Em um marco para a moda nacional, a Malwee ainda anunciou o lançamento da camiseta Ar.voree, feita com a primeira malha do Brasil com tecnologia embarcada capaz de capturar gás carbônico (CO₂) do ambiente e eliminá-lo durante o processo de lavagem. A novidade chegou aos consumidores no dia 22 de maio – Dia Internacional da Biodiversidade –, com um modelo de camiseta na cor preta, em edição limitada de 250 peças, com venda exclusiva pelo e-commerce da marca, e segundo Renato, teve uma receptividade incrível.

Camiseta Ar.voree, da Malwee, que captura CO₂. / Divulgação

A linha Ar.voree é fruto de uma parceria inédita com a startup Xinterra, de Singapura, por meio da tecnologia COzTERRA, e levou dois anos de pesquisa. Funciona assim: a malha da camiseta, com a tecnologia inovadora aplicada, captura o CO₂ da atmosfera, que, ao entrar em contato com o sabão líquido ou em pó durante a lavagem, é transformado em bicarbonato de sódio, sendo eliminado de forma segura. Esse processo também recarrega os agentes de captura de CO₂ na camiseta, permitindo que ela continue funcionando como um “filtro de carbono” a cada uso. Uma única peça é capaz de capturar a mesma quantidade de CO₂ que uma árvore adulta.

“Por enquanto, a tecnologia só se aplica à malha 100% algodão e na cor preta que, segundo testes, consegue absorver uma porcentagem maior de CO₂. Mas seguimos desenvolvendo alternativas para viabilizar a tecnologia em outros tecidos e em outras cores”, diz o gerente de ESG da Malwee.

Ele também fala sobre os desafios em escalar a tecnologia para que possa ser aplicada numa quantidade maior de peças, destacando dois avanços essenciais para que isso aconteça. “O primeiro é ampliar a aplicabilidade da tecnologia para além da camiseta preta de algodão que, atualmente, é o único modelo compatível com o processo. Essa limitação restringe a escalabilidade da produção. O segundo ponto é a otimização do processo de aplicação do gel fornecido pela empresa Xinterra, de Singapura, nossa parceira no projeto. Como essa etapa ainda é recente, o primeiro lote exigiu um processo mais complexo. Estamos trabalhando para tornar os dois pontos mais eficientes e adaptáveis à produção em larga escala.”

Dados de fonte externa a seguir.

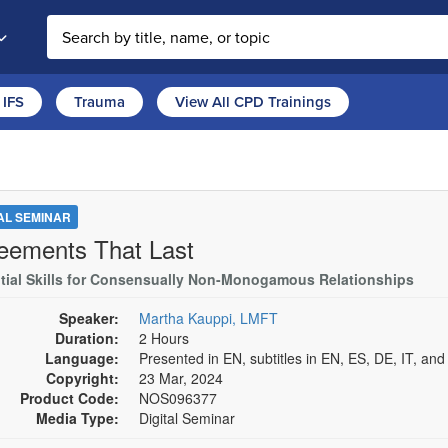
Search the site
IFS
Trauma
View All CPD Trainings
TAL SEMINAR
eements That Last
tial Skills for Consensually Non-Monogamous Relationships
Speaker:
Martha Kauppi, LMFT
Duration:
2 Hours
Language:
Presented in EN, subtitles in EN, ES, DE, IT, an
Copyright:
23 Mar, 2024
Product Code:
NOS096377
Media Type:
Digital Seminar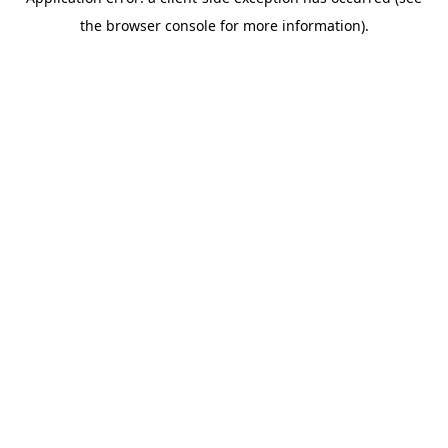
the browser console for more information).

Outras marcas e varejistas também vêm se destacando rumo à redução de suas pegadas de carbono, como a C&A Brasil, que anunciou sua meta de reduzir em 42% suas emissões diretas e indiretas até 2030, validada pela SBTi, superando em 12% a meta anterior, de 30%, aprovada em 2020. Essa validação reforça que as metas da C&A estão em conformidade com os esforços globais para limitar o aquecimento do planeta a 1,5 °C.

Entre suas ações para alcançar o novo target, desde 2023 todas as operações da C&A Brasil, como lojas, centros de distribuição e escritórios, são abastecidas com energia 100% renovável, proveniente de fontes como o Complexo Eólico Renascença, no Rio Grande do Norte. Dessa maneira, evita a emissão de 10 mil toneladas de CO₂ anualmente, o equivalente ao plantio de mais de 70 mil árvores. Na parte logística, conta com uma frota parcialmente verde, composta de 11 veículos elétricos e 31 híbridos, que já reduziram 286 toneladas de CO₂ no último ano.

A meta de redução de emissões integra um plano mais amplo da C&A Brasil para 2030, que inclui: uso de 80% de matérias-primas sustentáveis nas coleções; redução de 50% no uso de plásticos; 50% dos produtos desenvolvidos com base em princípios de circularidade. Em 2024, a companhia também passou a integrar o Índice Carbono Eficiente (ICO2) da B3, reafirmando seu compromisso com a transparência e a eficiência na gestão de emissões.